Within the Rio Del Ray Basin, is the K-Field which is located in the western offshore depobelt of the Rio del Rey Basin, where sequences of thick clastic material of Agbada Formation were deposited in a deltaic fluvio-marine environment.
The Rio Del Rey Basin is a giant hydrocarbon field that has attracted attention since it’s approximately 200 million barrel of proven reserves. Following the first commercial discovery in 1972 within the Ekoundou field, developed by former France Elf Serepca, petroleum exploration and production in the Basin has been on a steady high.

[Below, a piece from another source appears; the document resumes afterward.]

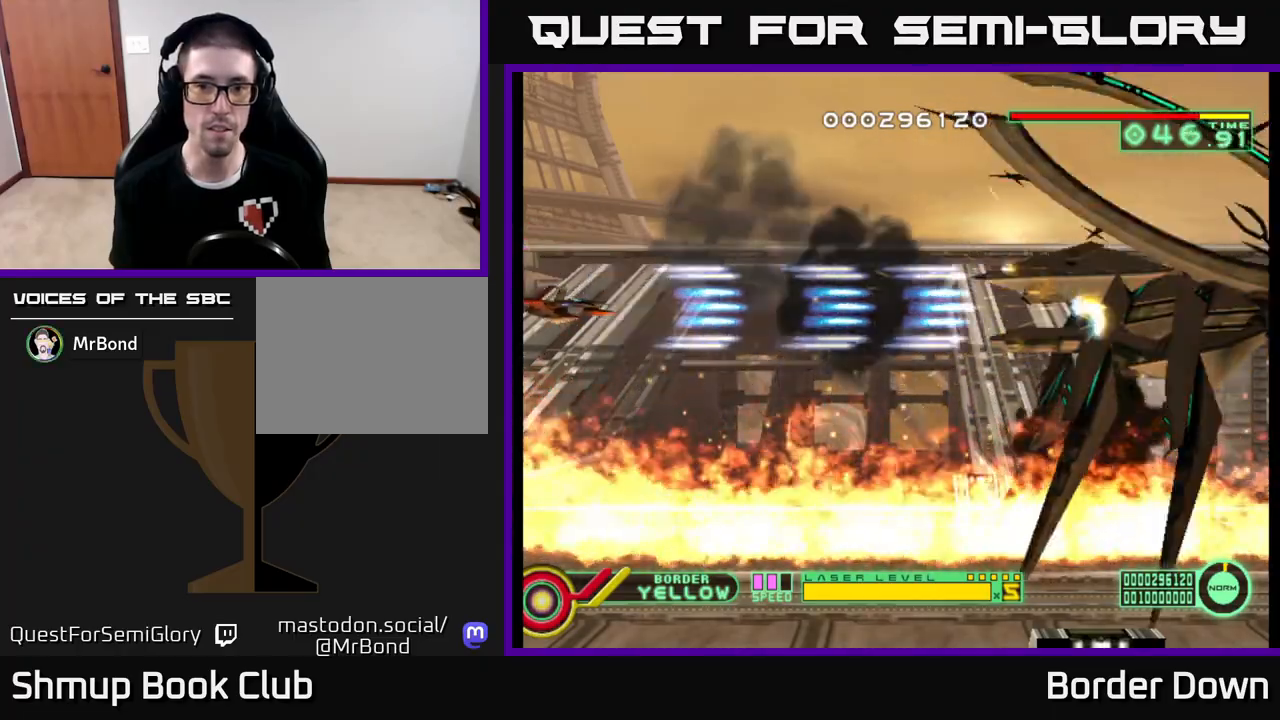
{"buttons": ["A"], "left_stick": "center", "right_stick": "center", "events": []}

The Rio Del Rey Basin is made up of a high degree of heterogeneity of reservoirs which is associated with the paralic successions of the Agbada formation and this has pose a major problem for geologist to actually analyzed reservoir properties and further estimate hydrocarbon reserves. Deposition of sand in various environment are characterised by different log trends, geometries and dimensions  . This shows that the physical characteristics of clastic reservoir rocks reflect a response of the complex interplay of processes operating in a depositional system. Thus, the reconstruction of environments of deposition of these varying clastic successions provides the optimum framework for describing and predicting reservoir quality and distribution  . There is also the need to approach the analysis of these sands with more sophisticated interpretation techniques and software’s that will enable better understanding of the reservoir
Figure 1. Location map of the Study area  .

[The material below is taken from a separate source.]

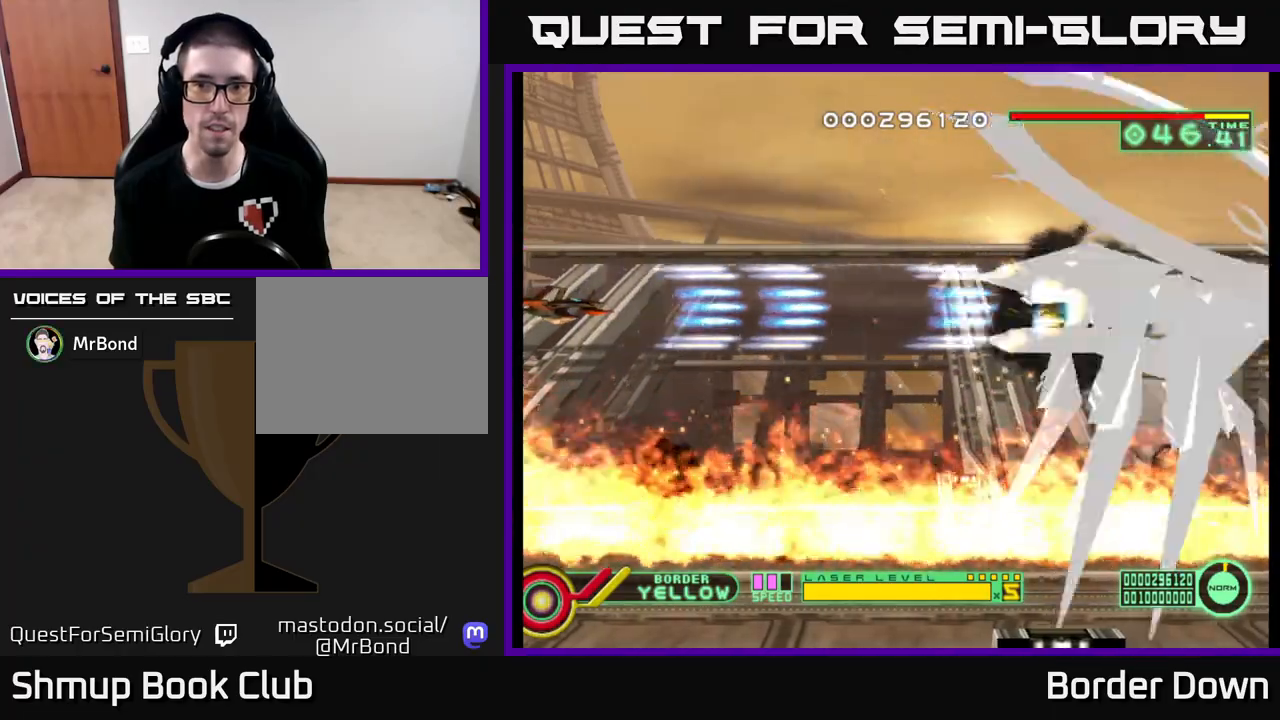
{"buttons": ["A"], "left_stick": "center", "right_stick": "center", "events": []}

properties so as to reduce uncertainties. This paper presents the results of sequence stratigraphy and petrophysical analysis carried out on the reservoir sands in ‘‘Field-K’’, using the integration of well log facies analysis and petrophysical studies. The environments of deposition of the sands were inferred.
2. Regional Geology of the Rio Del Rey Basin
The tectonic and stratigraphic evolutionary history of the Rio del Rey Basin like the other basins lining the West African coast is closely linked with the rifting processes that led to the opening of the South Atlantic, the consequent separation of South America from the African continent and the formation of the Gulf of Guinea. Several authors, have reported on the tectonic processes that started from the Late Jurassic through Early Cretaceous including; the syn-rift sequence (Barremian-Aptian), rift-drift transition phase (mid-late Aptian) and a post-rift phase (Albian-Present) which comprises three stages of drift; Drift I (Albian-oniacian, Drift II (Santonian-Eocene) Drift III (Eocene-Pleistocene).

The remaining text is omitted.